TASK INSTRUCTIONS: In the records below, find the line containing "(二)甲方根据业务发展的需要" and restate it and all lines after it exactly, through the last line.

RECORD EXCERPTS:
┄┄┄┄┄┄┄┄┄┄┄┄┄┄┄┄┄┄┄┄

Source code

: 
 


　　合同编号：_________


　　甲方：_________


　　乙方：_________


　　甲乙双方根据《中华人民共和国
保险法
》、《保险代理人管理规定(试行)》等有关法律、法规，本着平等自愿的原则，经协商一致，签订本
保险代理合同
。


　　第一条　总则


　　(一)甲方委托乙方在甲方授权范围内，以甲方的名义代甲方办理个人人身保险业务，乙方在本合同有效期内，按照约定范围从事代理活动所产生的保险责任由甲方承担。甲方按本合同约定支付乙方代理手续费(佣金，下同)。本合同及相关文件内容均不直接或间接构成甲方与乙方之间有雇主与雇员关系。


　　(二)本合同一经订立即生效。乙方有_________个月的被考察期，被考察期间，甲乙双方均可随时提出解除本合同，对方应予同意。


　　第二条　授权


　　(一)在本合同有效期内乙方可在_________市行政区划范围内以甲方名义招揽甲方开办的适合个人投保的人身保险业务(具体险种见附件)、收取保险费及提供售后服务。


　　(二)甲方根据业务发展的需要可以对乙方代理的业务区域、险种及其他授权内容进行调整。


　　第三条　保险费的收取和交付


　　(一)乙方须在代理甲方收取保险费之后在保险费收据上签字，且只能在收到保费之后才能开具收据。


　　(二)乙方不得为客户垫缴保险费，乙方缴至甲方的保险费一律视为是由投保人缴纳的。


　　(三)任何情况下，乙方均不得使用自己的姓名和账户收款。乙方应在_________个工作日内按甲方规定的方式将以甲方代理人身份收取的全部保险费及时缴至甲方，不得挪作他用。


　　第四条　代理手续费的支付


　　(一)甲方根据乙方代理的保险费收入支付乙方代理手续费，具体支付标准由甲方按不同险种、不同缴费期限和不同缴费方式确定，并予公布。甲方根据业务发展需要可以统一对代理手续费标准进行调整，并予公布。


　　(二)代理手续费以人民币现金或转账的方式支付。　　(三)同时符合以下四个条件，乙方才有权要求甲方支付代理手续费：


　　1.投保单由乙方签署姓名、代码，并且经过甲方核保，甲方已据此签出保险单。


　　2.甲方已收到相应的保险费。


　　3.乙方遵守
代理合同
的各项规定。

┄┄┄┄┄┄┄┄┄┄┄┄┄┄┄┄┄┄┄┄

YOUR SOLUTION:
　　(二)甲方根据业务发展的需要可以对乙方代理的业务区域、险种及其他授权内容进行调整。


　　第三条　保险费的收取和交付


　　(一)乙方须在代理甲方收取保险费之后在保险费收据上签字，且只能在收到保费之后才能开具收据。


　　(二)乙方不得为客户垫缴保险费，乙方缴至甲方的保险费一律视为是由投保人缴纳的。


　　(三)任何情况下，乙方均不得使用自己的姓名和账户收款。乙方应在_________个工作日内按甲方规定的方式将以甲方代理人身份收取的全部保险费及时缴至甲方，不得挪作他用。


　　第四条　代理手续费的支付


　　(一)甲方根据乙方代理的保险费收入支付乙方代理手续费，具体支付标准由甲方按不同险种、不同缴费期限和不同缴费方式确定，并予公布。甲方根据业务发展需要可以统一对代理手续费标准进行调整，并予公布。


　　(二)代理手续费以人民币现金或转账的方式支付。　　(三)同时符合以下四个条件，乙方才有权要求甲方支付代理手续费：


　　1.投保单由乙方签署姓名、代码，并且经过甲方核保，甲方已据此签出保险单。


　　2.甲方已收到相应的保险费。


　　3.乙方遵守
代理合同
的各项规定。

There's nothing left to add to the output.